The techonology giant is letting customers at educational institutions buy its Unix servers and other high-end computer systems on group-buying site Mercata.

First came online auctions. Now Sun Microsystems is tapping into a second novel Internet sales strategy.

Sun is letting customers at educational institutions buy its Unix servers and other high-end computer systems on Mercata, a site that offers lower prices to groups that band together to get discounts.

It's not the first time Sun has tested unusual sales methods.

Sun began experimenting with auction sales of hardware in December by putting several servers, workstations and storage devices for bid at online auction giant eBay. In March, Sun set up a program with online auction site TekSell.

Auctions themselves are not new, although they have gotten a boost with the arrival of the Internet. But the group-buying technique--the foundation for companies such as Mercata, MobShop, ActBig, Zwirl.com and C-Tribe.com--is unique to the Internet.

Those sites, however, mostly sell digital cameras or items far less expensive than, for example, a Sun E250 server costing more than $12,000.

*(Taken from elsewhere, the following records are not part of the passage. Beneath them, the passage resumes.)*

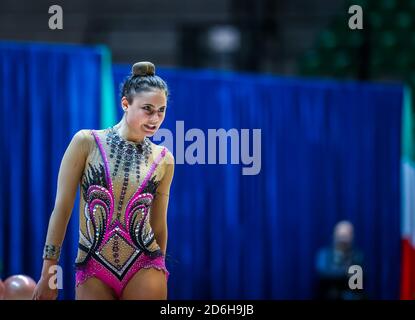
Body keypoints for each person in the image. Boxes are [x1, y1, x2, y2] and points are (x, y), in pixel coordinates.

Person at [32, 61, 175, 300]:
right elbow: (62, 208)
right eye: (147, 109)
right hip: (92, 265)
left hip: (144, 264)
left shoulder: (164, 159)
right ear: (125, 104)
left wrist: (160, 266)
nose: (155, 118)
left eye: (161, 110)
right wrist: (49, 270)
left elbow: (159, 223)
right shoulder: (86, 142)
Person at [315, 220, 365, 300]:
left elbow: (357, 281)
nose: (343, 240)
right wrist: (346, 273)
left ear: (352, 236)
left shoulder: (357, 255)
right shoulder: (324, 254)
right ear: (334, 235)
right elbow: (323, 274)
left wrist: (336, 272)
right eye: (341, 236)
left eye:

But expensive items aren't unheard of. MobShop sold 10 Toyotas in a testing-the-waters project in March. While less expensive items naturally draw larger audiences and are easier fits with group-buying sites, MobShop is looking at more expensive products such as copiers or cruise tickets, said spokeswoman Brooke Hammerling.

"Higher-ticket items will be more interesting toward a smaller group of customers who have already done the research," she said.

In addition to the E250 server, Sun is selling its low-end Ultra 5 workstations and its midrange Ultra 60 workstations on Mercata. The program is designed to make Sun products more familiar to students, the next crop of computer-savvy employees and entrepreneurs.

Its products in the auction and group-buying programs are covered by Sun warrantees, the company said.